REQUIRED WORK
In the potato prices article, what was the farm-gate price in early June?

PAGE EXCERPT
European Potato Prices Collapse as NEPG Flags Overproduction and Trade Slowdown

The North-Western European Potato Growers (NEPG) association has issued a stark warning to producers following a sharp collapse in farm-gate potato prices across the region. With an estimated 25,000 hectares more planted this year—a 5% increase over 2024—NEPG reports a surge in supply that coincides with sluggish global demand and intensifying competition from low-cost exporters.
Prices have plummeted from €30/100 kg in late February to just €7.50/100 kg in early June, a drop NEPG describes as “dramatic,” driven by a convergence of adverse market forces. While official hectareage figures are still pending, preliminary estimates suggest significant expansion in the NEPG zone, which comprises Belgium, the Netherlands, Germany, and France.
“The sector has fallen into a trap of overproduction, misled by two years of exceptional spot-market prices and a perceived endless expansion of processing capacity,” NEPG stated. “But the reality of a globalised and highly competitive market is quickly setting in.”

DATA FOR ANALYSIS

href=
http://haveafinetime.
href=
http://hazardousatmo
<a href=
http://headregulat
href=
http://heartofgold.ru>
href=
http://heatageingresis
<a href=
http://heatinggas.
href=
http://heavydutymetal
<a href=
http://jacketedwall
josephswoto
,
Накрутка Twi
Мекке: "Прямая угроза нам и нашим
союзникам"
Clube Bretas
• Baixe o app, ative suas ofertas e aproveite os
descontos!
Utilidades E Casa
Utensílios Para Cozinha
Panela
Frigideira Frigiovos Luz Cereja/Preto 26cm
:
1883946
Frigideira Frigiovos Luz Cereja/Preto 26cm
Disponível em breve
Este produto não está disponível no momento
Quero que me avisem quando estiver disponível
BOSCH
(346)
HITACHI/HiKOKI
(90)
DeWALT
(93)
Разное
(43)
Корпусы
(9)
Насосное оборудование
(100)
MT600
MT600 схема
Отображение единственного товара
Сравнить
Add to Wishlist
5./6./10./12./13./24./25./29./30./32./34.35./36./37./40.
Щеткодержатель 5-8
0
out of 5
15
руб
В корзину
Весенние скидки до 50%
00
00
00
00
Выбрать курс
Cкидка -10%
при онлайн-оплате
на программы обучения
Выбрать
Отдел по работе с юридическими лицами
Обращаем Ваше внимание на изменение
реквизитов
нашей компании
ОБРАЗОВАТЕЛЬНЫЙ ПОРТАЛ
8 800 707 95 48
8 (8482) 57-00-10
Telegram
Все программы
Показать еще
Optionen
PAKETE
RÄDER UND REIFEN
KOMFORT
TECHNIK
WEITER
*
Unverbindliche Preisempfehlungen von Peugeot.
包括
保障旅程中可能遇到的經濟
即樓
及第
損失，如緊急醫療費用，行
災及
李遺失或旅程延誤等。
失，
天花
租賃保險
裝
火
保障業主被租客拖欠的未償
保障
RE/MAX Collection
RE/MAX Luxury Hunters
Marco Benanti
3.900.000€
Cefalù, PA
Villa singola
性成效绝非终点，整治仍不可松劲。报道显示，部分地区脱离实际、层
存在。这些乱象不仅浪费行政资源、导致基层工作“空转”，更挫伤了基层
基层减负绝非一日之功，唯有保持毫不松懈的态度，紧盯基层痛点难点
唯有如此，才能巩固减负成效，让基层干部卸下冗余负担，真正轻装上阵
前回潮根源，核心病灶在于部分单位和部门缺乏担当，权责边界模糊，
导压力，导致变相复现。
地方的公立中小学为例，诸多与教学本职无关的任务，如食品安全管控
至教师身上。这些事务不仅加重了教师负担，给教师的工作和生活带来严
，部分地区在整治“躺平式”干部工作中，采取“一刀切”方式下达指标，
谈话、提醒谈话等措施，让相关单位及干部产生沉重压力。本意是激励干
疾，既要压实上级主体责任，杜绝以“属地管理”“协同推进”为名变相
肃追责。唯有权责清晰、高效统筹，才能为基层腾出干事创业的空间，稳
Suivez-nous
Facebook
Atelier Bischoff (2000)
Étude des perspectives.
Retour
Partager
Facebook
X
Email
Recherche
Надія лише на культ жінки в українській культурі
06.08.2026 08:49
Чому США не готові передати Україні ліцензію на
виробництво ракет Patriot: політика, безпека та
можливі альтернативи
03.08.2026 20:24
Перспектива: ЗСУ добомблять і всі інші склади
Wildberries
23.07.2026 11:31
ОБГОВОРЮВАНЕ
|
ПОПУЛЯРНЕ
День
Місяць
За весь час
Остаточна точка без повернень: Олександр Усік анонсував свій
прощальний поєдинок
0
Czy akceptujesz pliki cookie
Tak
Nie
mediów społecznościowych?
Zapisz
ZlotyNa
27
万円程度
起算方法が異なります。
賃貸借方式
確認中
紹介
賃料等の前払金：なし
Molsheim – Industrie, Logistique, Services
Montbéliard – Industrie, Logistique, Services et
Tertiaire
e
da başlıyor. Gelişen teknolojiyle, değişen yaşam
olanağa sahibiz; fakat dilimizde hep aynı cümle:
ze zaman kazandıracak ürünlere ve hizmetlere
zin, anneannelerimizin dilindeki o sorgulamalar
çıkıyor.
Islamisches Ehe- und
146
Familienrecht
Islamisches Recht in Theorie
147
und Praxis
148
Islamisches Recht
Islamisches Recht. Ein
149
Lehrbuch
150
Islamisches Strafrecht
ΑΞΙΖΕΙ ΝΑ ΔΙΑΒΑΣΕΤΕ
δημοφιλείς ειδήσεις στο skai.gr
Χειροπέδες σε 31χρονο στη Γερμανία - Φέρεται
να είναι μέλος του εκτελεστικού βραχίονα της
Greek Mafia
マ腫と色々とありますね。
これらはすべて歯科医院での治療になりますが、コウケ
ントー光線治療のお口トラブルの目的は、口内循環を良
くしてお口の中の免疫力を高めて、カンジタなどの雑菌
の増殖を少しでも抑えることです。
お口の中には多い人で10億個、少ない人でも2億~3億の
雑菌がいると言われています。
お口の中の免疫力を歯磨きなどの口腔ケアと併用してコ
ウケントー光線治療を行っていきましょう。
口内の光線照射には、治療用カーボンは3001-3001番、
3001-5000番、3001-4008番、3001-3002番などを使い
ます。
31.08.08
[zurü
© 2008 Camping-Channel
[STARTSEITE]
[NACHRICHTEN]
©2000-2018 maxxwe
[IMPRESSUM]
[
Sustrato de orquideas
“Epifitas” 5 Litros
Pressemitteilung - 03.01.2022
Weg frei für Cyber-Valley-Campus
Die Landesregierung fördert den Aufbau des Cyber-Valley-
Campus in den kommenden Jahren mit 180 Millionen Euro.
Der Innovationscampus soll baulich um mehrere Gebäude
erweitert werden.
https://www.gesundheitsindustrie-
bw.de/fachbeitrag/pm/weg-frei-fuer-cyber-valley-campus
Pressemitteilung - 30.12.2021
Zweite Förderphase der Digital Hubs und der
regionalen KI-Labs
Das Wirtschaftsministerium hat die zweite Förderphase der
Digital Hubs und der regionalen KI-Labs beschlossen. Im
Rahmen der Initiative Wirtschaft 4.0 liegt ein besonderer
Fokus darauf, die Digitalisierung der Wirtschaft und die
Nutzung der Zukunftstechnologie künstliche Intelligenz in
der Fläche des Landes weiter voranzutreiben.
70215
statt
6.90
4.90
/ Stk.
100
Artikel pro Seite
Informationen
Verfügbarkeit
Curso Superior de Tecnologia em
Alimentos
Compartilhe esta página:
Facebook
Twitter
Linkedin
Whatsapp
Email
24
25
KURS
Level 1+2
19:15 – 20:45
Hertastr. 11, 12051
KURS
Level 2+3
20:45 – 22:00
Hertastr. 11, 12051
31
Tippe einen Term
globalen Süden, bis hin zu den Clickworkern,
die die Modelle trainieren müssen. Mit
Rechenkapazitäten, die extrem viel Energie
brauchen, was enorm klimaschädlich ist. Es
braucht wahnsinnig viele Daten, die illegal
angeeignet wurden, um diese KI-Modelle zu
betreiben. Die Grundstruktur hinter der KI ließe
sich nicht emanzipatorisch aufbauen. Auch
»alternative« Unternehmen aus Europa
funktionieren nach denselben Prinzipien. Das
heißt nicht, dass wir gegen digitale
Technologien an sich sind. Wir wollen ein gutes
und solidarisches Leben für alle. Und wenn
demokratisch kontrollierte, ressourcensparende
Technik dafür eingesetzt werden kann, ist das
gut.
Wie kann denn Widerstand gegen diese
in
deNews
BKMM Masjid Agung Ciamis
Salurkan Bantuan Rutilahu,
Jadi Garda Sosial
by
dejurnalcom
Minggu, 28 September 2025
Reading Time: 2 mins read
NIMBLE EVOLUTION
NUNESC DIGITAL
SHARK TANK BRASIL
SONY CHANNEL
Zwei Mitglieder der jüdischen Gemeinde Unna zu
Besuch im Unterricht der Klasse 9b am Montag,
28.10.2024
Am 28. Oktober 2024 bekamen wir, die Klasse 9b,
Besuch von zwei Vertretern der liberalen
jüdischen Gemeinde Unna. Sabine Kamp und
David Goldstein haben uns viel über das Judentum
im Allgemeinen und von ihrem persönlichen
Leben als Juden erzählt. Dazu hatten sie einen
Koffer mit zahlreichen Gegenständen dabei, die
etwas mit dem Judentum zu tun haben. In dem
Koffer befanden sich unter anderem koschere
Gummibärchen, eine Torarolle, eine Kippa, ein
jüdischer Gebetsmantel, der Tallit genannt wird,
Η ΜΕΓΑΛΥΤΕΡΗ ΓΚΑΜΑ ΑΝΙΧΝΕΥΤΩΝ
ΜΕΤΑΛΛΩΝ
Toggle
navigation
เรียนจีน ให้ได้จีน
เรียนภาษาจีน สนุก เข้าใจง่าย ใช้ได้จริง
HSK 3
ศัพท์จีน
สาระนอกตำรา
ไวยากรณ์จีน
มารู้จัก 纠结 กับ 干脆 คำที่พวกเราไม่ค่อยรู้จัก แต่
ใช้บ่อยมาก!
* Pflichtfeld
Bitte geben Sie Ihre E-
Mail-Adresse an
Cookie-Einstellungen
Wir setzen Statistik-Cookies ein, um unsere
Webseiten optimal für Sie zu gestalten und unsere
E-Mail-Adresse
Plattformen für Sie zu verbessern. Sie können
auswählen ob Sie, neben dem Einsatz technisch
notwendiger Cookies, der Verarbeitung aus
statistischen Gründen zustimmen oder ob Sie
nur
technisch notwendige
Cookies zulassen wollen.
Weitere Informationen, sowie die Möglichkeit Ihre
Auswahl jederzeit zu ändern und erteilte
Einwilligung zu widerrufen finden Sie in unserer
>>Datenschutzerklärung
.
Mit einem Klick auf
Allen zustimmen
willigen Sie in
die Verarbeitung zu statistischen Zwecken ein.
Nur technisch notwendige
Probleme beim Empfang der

SOLUTION BELOW
€7.50/100 kg